• _Exercise_
From the Perl closure-traits discussion below, write out word for word the part that opens with the words "POST was inspired" and closes with "blocks are for.".

• _Page text_

> I'm iworking on a patch for Perl 5 that implements the Perl 6 closure
> traits (ENTER/LEAVE/...) as special blocks. There are several details
> that aren't clear to me from either S04 or the spec tests; I apologize
> if these have been discussed before, as I haven't been following p6l.
No need to apologize; such things should be clear from reading the spec.
Note that my answers are in no way authoritative, just proposals on how
to handle it (and maybe starting point of useful discussions).
> I'm also not subscribed, so if people could keep me in the CC that would
> be appreciated.
>
> - Presumably when an exception is thrown through a block, the LEAVE and
> POST queues are called (in that order).
POST was inspired from the Design By Contract department, and are meant
to execute assertions on the result. If you leave a block through an
exception you don't have a result, so I don't think running a POST block
makes sense.
I'm not sure about running LEAVE blocks either, because that's what
CATCH blocks are for.
> What if a PRE block fails: is
> the POST queue on the same block called? (Do you have to satisfy your
> post-conditions even if your pre-conditions failed?)
I'd say that if a PRE block fails, nothing else is run (neither LEAVE
nor POST nor ...)
> - If a POST block is called as a result of a thrown exception, and it
> fails, which exception 'wins'?
Question obsoleted by previous answer ;-)
> - Presumably if an ENTER block dies, the rest of that ENTER queue is
> abandoned. Does that also apply to the LEAVE queue? What should
[quoted text clipped - 6 lines]
> print? Similarly POST: once one post-condition has failed, are
> subsequent post-conditions checked?
> - Can a try block catch an exception thrown from its own ENTER or LEAVE
> queue?
Yes.
> For example in this case:
>
[quoted text clipped - 13 lines]
> - Does it make any difference in any of the above if 'die' is replaced
> by 'exit'?
No idea, really.
HTH,
Moritz
Ben Morrow - 27 Jul 2009 17:27 GMT
>> - Presumably when an exception is thrown through a block, the LEAVE and
>> POST queues are called (in that order).
[quoted text clipped - 3 lines]
> exception you don't have a result, so I don't think running a POST block
> makes sense.
OK, if POST is only for asserting on the return value that would make
sense. But I thought POST was also supposed to be able to assert that
global state had been left as it should, in which case it should be run
even on exceptional exit? I'm not sure how any given POST block is
supposed to distinguish between an ordinary undef return and an
exception, though, to avoid checking the return value. Some sort of
guarantee that $! is undef in a POST block unless an exception is
currently being thrown might be helpful, but I'm not sure how that
interacts with the Perl 6 exception model as a whole.

• _Supplied material_
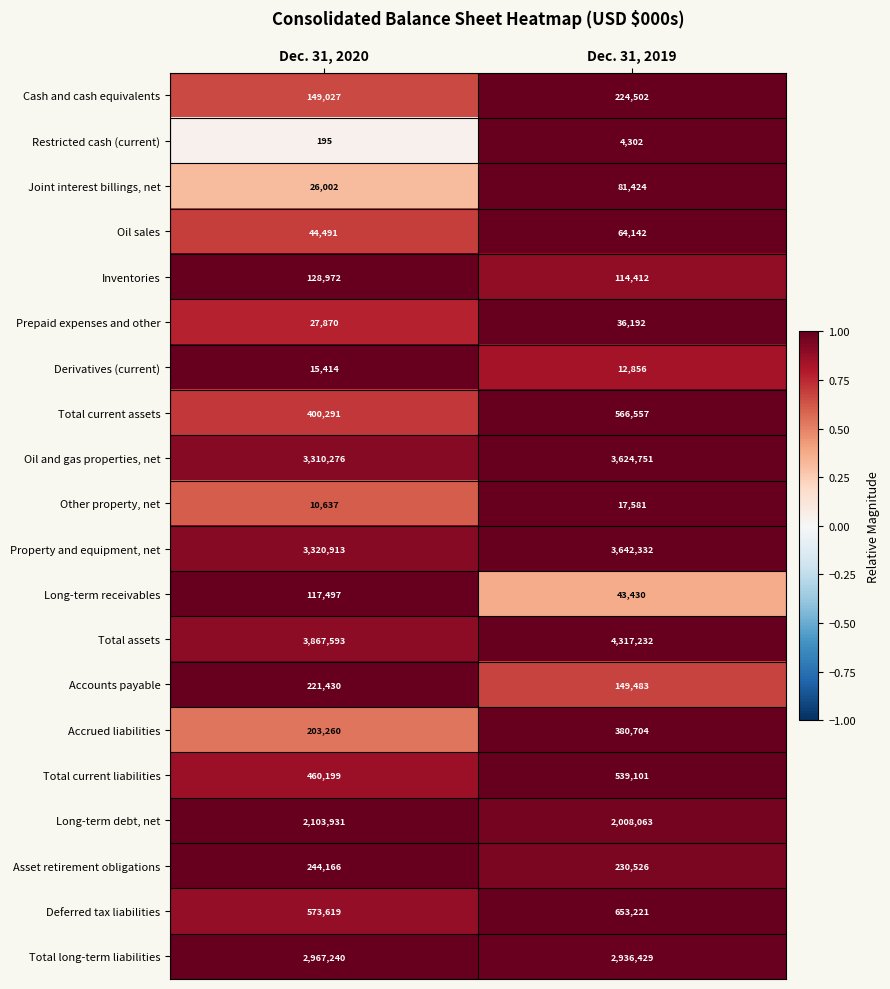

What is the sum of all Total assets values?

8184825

• _Task solution_
POST was inspired from the Design By Contract department, and are meant
to execute assertions on the result. If you leave a block through an
exception you don't have a result, so I don't think running a POST block
makes sense.
I'm not sure about running LEAVE blocks either, because that's what
CATCH blocks are for.